ACTIVITY: With the pictures left out, write out exactly the lines of the listing below that run from the line with "ИП Med Diamond — Абакан" through the line with "إضافة إلى السلة".

--- DATASET EXTRACT Enclosed Below ---

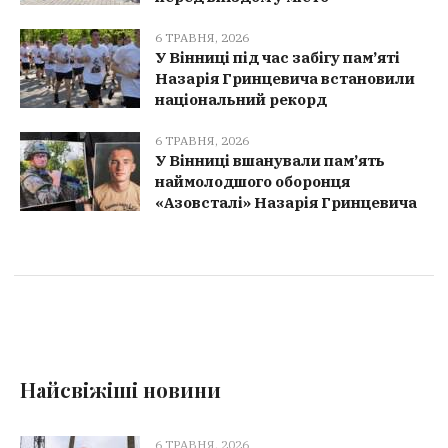
6 ТРАВНЯ, 2026
У Вінниці під час забігу пам’яті
Назарія Гринцевича встановили
національний рекорд
6 ТРАВНЯ, 2026
У Вінниці вшанували пам’ять
наймолодшого оборонця
«Азовсталі» Назарія Гринцевича
Найсвіжіші новини
6 ТРАВНЯ, 2026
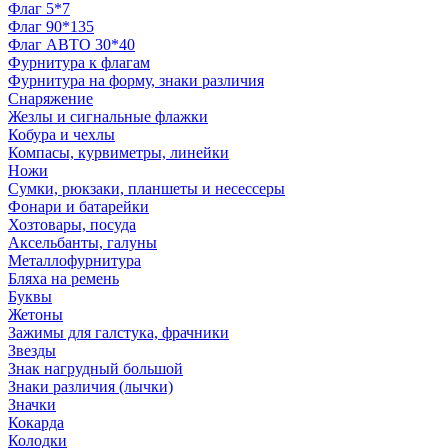
Флаг 5*7
Флаг 90*135
Флаг АВТО 30*40
Фурнитура к флагам
Фурнитура на форму, знаки различия
Снаряжение
Жезлы и сигнальные флажки
Кобура и чехлы
Компасы, курвиметры, линейки
Ножи
Сумки, рюкзаки, планшеты и несессеры
Фонари и батарейки
Хозтовары, посуда
Аксельбанты, галуны
Металлофурнитура
Бляха на ремень
Буквы
Жетоны
Зажимы для галстука, фрачники
Звезды
Знак нагрудный большой
Знаки различия (лычки)
Значки
Кокарда
Колодки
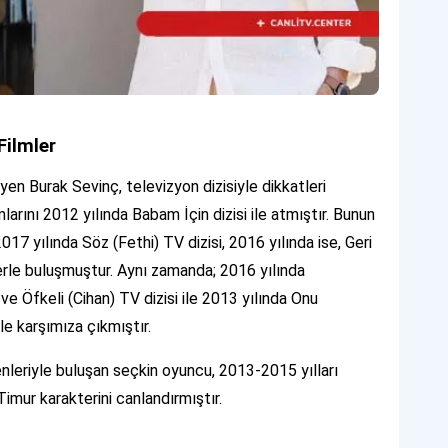
Filmler
en Burak Sevinç, televizyon dizisiyle dikkatleri
larını 2012 yılında Babam İçin dizisi ile atmıştır. Bunun
17 yılında Söz (Fethi) TV dizisi, 2016 yılında ise, Geri
cilerle buluşmuştur. Aynı zamanda; 2016 yılında
 ve Öfkeli (Cihan) TV dizisi ile 2013 yılında Onu
e karşımıza çıkmıştır.
enleriyle buluşan seçkin oyuncu, 2013-2015 yılları
imur karakterini canlandırmıştır.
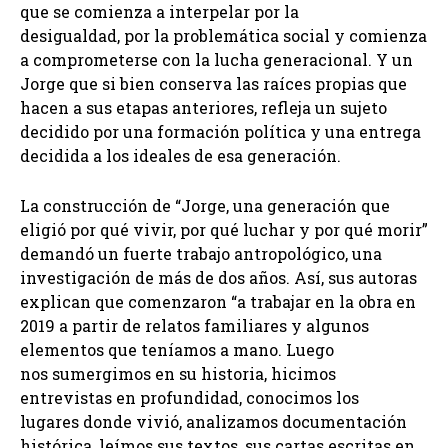
que se comienza a interpelar por la
desigualdad, por la problemática social y comienza
a comprometerse con la lucha generacional. Y un
Jorge que si bien conserva las raíces propias que
hacen a sus etapas anteriores, refleja un sujeto
decidido por una formación política y una entrega
decidida a los ideales de esa generación.
La construcción de “Jorge, una generación que
eligió por qué vivir, por qué luchar y por qué morir”
demandó un fuerte trabajo antropológico, una
investigación de más de dos años. Así, sus autoras
explican que comenzaron “a trabajar en la obra en
2019 a partir de relatos familiares y algunos
elementos que teníamos a mano. Luego
nos sumergimos en su historia, hicimos
entrevistas en profundidad, conocimos los
lugares donde vivió, analizamos documentación
histórica, leímos sus textos, sus cartas escritas en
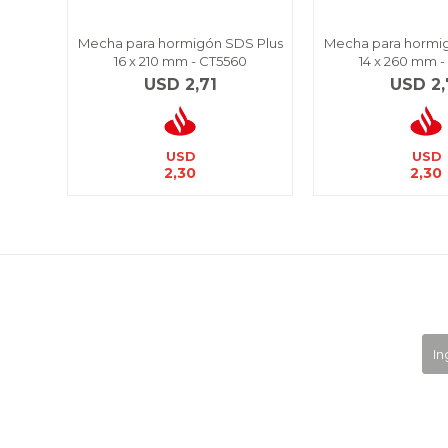
Mecha para hormigón SDS Plus
Mecha para hormi
16 x 210 mm - CT5560
14 x 260 mm -
USD
2,71
USD
2,
USD
USD
2,30
2,30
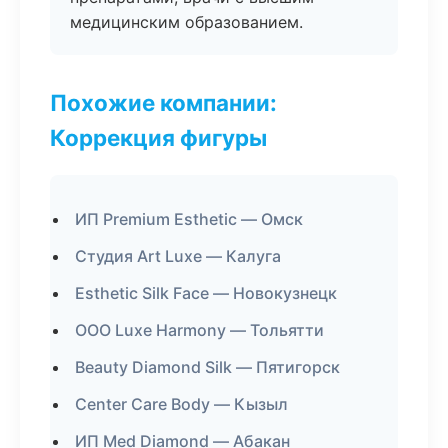
медицинским образованием.
Похожие компании:
Коррекция фигуры
ИП Premium Esthetic — Омск
Студия Art Luxe — Калуга
Esthetic Silk Face — Новокузнецк
ООО Luxe Harmony — Тольятти
Beauty Diamond Silk — Пятигорск
Center Care Body — Кызыл
ИП Med Diamond — Абакан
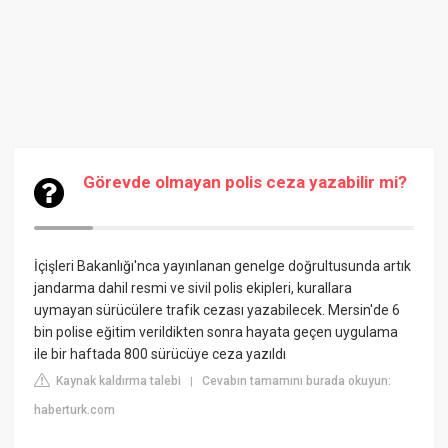
Görevde olmayan polis ceza yazabilir mi?
İçişleri Bakanlığı'nca yayınlanan genelge doğrultusunda artık
jandarma dahil resmi ve sivil polis ekipleri, kurallara
uymayan sürücülere trafik cezası yazabilecek. Mersin'de 6
bin polise eğitim verildikten sonra hayata geçen uygulama
ile bir haftada 800 sürücüye ceza yazıldı
Kaynak kaldırma talebi
Cevabın tamamını burada okuyun:
|
haberturk.com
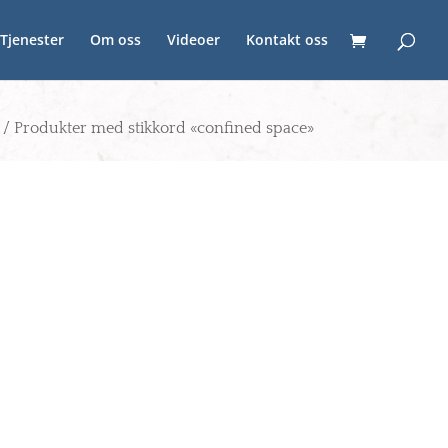
Tjenester
Om oss
Videoer
Kontakt oss
/ Produkter med stikkord «confined space»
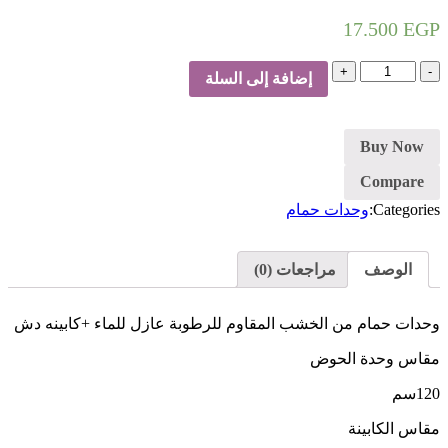
17.500
EGP
كمية
إضافة إلى السلة
وحدات
حمام-
كابينه
Buy Now
Compare
Categories:
وحدات حمام
الوصف
مراجعات (0)
وحدات حمام من الخشب المقاوم للرطوبة عازل للماء +كابينه دش
مقاس وحدة الحوض
120سم
مقاس الكابينة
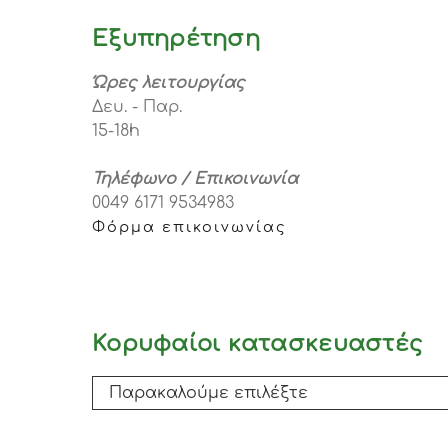
Εξυπηρέτηση
Ώρες λειτουργίας
Δευ. - Παρ.
15-18h
Τηλέφωνο / Επικοινωνία
0049 6171 9534983
Φόρμα επικοινωνίας
Κορυφαίοι κατασκευαστές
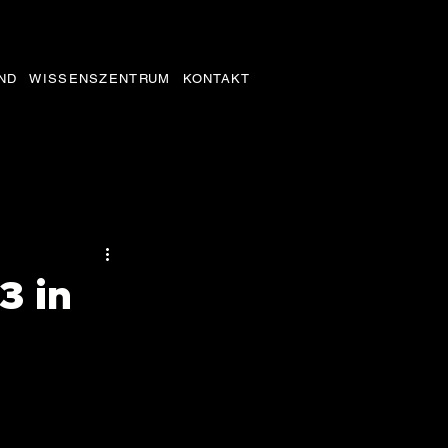
ND
WISSENSZENTRUM
KONTAKT
3 in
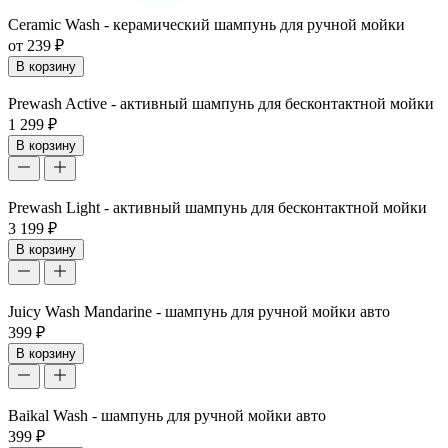
Ceramic Wash - керамический шампунь для ручной мойки
от 239 ₽
В корзину
Prewash Active - активный шампунь для бесконтактной мойки
1 299 ₽
В корзину
Prewash Light - активный шампунь для бесконтактной мойки
3 199 ₽
В корзину
Juicy Wash Mandarine - шампунь для ручной мойки авто
399 ₽
В корзину
Baikal Wash - шампунь для ручной мойки авто
399 ₽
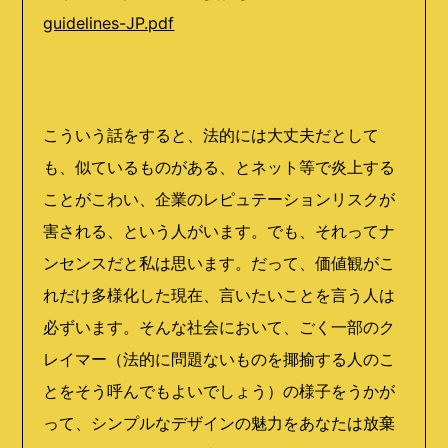
guidelines-JP.pdf
こういう話をすると、法的には大丈夫だとして
も、似ているものがある、とネット等で炎上する
ことがこわい、企業のレピュテーションリスクが
害される、という人がいます。でも、それってナ
ンセンスだと私は思います。だって、価値観がこ
れだけ多様化した現在、言いたいことを言う人は
必ずいます。そんな社会において、ごく一部のク
レイマー（法的に問題ないものを揶揄する人のこ
とをそう呼んでもよいでしょう）の様子をうかが
って、シンプルなデザインの魅力をあなたは放棄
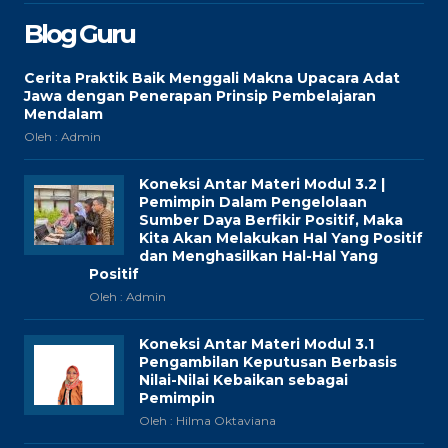
Blog Guru
Cerita Praktik Baik Menggali Makna Upacara Adat
Jawa dengan Penerapan Prinsip Pembelajaran
Mendalam
Oleh : Admin
Koneksi Antar Materi Modul 3.2 |
Pemimpin Dalam Pengelolaan
Sumber Daya Berfikir Positif, Maka
Kita Akan Melakukan Hal Yang Positif
dan Menghasilkan Hal-Hal Yang
Positif
Oleh : Admin
Koneksi Antar Materi Modul 3.1
Pengambilan Keputusan Berbasis
Nilai-Nilai Kebaikan sebagai
Pemimpin
Oleh : Hilma Oktaviana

--- End of Enclosed DATASET EXTRACT ---

WORKED SOLUTION:
ИП Med Diamond — Абакан
Görevde olmayan polis ceza yazabilir mi?
İçişleri Bakanlığı'nca yayınlanan genelge doğrultusunda artık
jandarma dahil resmi ve sivil polis ekipleri, kurallara
uymayan sürücülere trafik cezası yazabilecek. Mersin'de 6
bin polise eğitim verildikten sonra hayata geçen uygulama
ile bir haftada 800 sürücüye ceza yazıldı
Kaynak kaldırma talebi
Cevabın tamamını burada okuyun:
|
haberturk.com
Tjenester
Om oss
Videoer
Kontakt oss
/ Produkter med stikkord «confined space»
17.500
EGP
كمية
إضافة إلى السلة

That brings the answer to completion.